• [Written task]:
Answer these about the text on fast integer parsing:
1. How many milliseconds did int.TryParse take in the timing comparison?
2. Which advanced build setting makes the unchecked keyword necessary?
3. Which example value does not exceed the max length but overflows far enough to become positive again?

• [Text section]:
If int result is overflowing it becomes negative so we just check if result < 0 to return false.

This runs in 2065 ms vs int.TryParse in 11220 ms.

Btw. you only need the unchecked keyword if you have checked "Check for arithmetic overflow/underflow" in the advanced build settings.

Question 10

string.IsNullOrWhiteSpace is latin sensitive, which could be optimized in this case, maybe? Seeing how char.IsDigit was not used in favor of nextChar < '0' || nextChar > '9', which ignores globalization. I don't know what satisfies the requirements of the parser though.

Question 11

That's an interesting concept, but in practice, it looks like the performance cost is too great. This new approach is only 310% faster than int.TryParse (down from 530%). Any 'checks' that can be saved until absolutely necessary are important to maximizing performance in the success case. Even just getting the length of the string could force an enumeration of the underlying character array that consumes half as many operations as the parsing of the string itself.

Question 12

Since you're rejecting anything with too many digits you should only need to check for overflow after the last digit. Also note that int.MinValue is a special case.

Question 13

Note that your latest edit has the same bug as the OP - a value like 4294967300 doesn't exceed the max length, but will overflow so far that it will become positive again - so your final check to see if the result is negative won't catch the overflow.

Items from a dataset
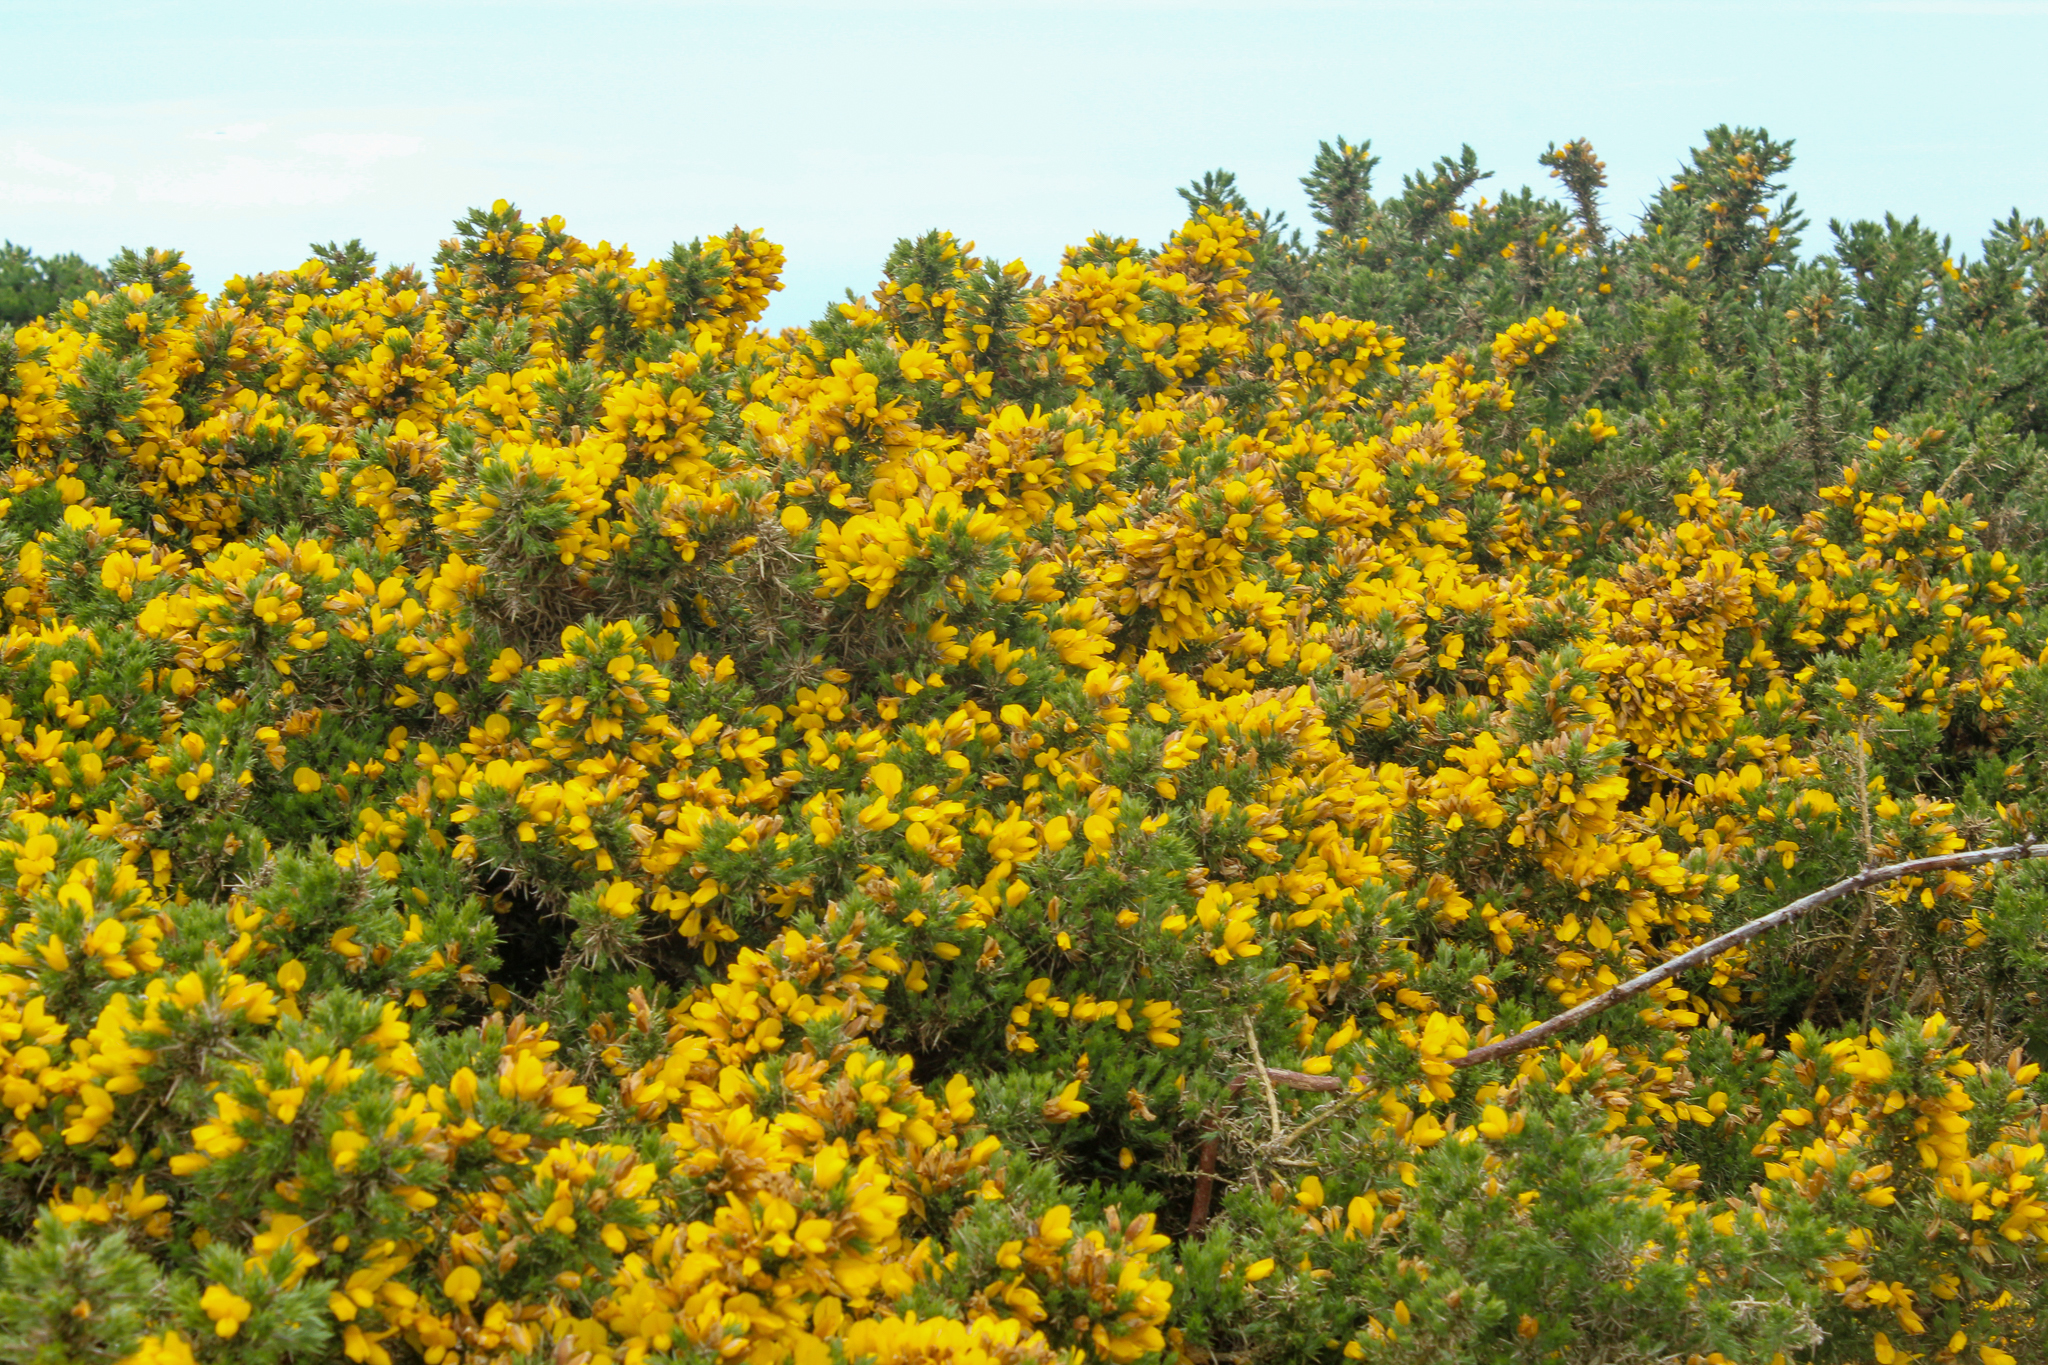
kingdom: Plantae
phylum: Tracheophyta
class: Magnoliopsida
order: Fabales
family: Fabaceae
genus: Ulex
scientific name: Ulex europaeus
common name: Common gorse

• [Answer for this exercise]:
1. 11220 ms
2. "Check for arithmetic overflow/underflow"
3. 4294967300